Jeremy Papasso / Staff Photographer
Jeremy Papasso / Staff Photographer
MEAD — Caleb Ayers and the rest of the guards for the Mead Mavericks were shooting at will from the 3-point line to start. They were hitting those shots, showing that they were a legitimate threat to defending Class 4A state champion Longmont on their home floor on Friday night.
But the Trojans showed their championship poise with a big second half, overcoming a 10-point deficit to win 77-64 at Mead High School.
“We showed tremendous resiliency in the third quarter,” Longmont coach Jeff Kloster said. “We had a 10-point deficit at halftime and just didn’t play the type of defense we expect from our program. We had to make some adjustments for the kids to know that that was what got us where we were last season.”
Ayers hit his first 3-point shot of the game and saw Will Maher and hit another with him in the first quarter. The lead grew in the second with Ayers hitting three more shots from behind the arc while Trey Ward and others contributed from long range. By the end of the first half, the Mavericks were shooting well over 50 percent from the 3-point line, helping them take a 36-26 lead.
“The bottom line was we were not being pro-active, we were being reactive,” Kloster said. “The ball was in the shooter’s hands before we were going out to challenge them. We have to be able to see and move on release.”
The Trojans were able to do a better job defending the 3-point line in the second half, holding Ayers to two shots made from behind the arc. Other players were not able to hit consistently in the second half as well.
When the shots were not falling, Longmont took its chance to swing the game in its favor in the second half.
The long shots off the rim were being rebounded inside and then followed by long outlet passes to set up the transition game. When the Mavericks were able to get back and set up the defense, the Trojans still attacked the rim, going for layups and looks in the paint.
Leading the way in the third quarter was Calvin Seamons with eight points, converting a pair of traditional 3-point plays and getting a third layup in the quarter.
“Coach (Kloster) was saying that to stop the run, we had to finish at the rim,” Seamons said. “We did just that.”
Seamons and company sparked a 17-0 run in the third quarter that saw the Trojans go from trailing by 10 points to leading by seven. They would take a 55-47 lead into the fourth quarter, only to see Mead score 10 straight points to get the lead back.
The aggressiveness on offense and composure in the fourth quarter made the difference as Longmont went on a 13-1 run midway through to go back up by double figures. Its big run was enough to see the Trojans hold on late for the top-10 win on the road.
“It feels real good to win this,” Seamons said. “Especially with the end of last season, we just need to prove that we are a top-five team.”
Beck Page led the Trojans with 16 points while Seamons and Brady Renck followed with 13. Five players would score in double figures for Longmont.
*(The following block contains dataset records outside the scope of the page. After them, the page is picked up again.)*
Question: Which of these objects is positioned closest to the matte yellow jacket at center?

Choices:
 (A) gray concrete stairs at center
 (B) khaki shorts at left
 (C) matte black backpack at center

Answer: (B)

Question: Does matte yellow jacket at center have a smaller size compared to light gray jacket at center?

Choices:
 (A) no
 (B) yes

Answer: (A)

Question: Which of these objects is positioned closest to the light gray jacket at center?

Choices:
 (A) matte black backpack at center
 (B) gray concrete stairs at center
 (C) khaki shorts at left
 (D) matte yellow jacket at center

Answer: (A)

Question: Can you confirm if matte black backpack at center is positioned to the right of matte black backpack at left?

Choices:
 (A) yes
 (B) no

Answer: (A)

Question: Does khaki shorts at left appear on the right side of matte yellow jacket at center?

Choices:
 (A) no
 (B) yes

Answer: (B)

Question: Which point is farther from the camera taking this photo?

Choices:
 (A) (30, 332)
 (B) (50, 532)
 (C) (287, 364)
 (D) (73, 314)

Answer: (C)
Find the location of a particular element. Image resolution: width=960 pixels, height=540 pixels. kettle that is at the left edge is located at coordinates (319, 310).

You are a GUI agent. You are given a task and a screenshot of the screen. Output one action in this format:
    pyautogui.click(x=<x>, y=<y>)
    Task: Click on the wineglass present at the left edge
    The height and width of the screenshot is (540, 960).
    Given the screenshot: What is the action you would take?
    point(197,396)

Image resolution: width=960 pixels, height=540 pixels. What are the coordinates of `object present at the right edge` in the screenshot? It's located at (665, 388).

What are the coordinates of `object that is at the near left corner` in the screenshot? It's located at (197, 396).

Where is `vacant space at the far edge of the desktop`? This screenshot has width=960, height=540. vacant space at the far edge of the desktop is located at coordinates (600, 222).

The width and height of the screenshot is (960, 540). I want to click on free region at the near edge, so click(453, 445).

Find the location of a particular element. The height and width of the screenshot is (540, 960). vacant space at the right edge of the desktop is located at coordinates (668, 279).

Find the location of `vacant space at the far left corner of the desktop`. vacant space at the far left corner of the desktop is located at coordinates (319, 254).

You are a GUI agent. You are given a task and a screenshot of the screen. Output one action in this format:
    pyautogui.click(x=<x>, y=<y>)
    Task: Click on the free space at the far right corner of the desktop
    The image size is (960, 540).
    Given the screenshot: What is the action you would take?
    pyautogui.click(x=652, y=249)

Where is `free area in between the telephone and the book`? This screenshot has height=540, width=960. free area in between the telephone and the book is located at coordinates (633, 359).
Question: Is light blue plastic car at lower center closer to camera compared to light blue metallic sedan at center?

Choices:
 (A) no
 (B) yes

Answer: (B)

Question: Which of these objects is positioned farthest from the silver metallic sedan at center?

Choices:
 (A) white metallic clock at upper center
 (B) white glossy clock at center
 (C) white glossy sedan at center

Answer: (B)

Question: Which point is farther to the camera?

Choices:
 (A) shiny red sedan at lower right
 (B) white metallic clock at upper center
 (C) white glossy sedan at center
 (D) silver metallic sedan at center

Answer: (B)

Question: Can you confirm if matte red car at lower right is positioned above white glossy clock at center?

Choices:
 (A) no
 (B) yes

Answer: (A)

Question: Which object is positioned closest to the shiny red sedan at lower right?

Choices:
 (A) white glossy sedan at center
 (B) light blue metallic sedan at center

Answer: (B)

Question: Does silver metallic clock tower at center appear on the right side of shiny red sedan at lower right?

Mead was led by 21 points from Ayers and 20 from Jax Wilke.
Longmont proved it can still be a dangerous team this season, but Kloster said there is still work to be done for his team to make another run at the state title this year.
“Our team still has to work hard in practice,” Kloster said. “The thing I see is that we need to stress fundamentals on both ends of the floor. We have to make sure we recognize that there is a certain brand (of basketball) we want to play, and if we play that brand, we’re going to be pretty good.”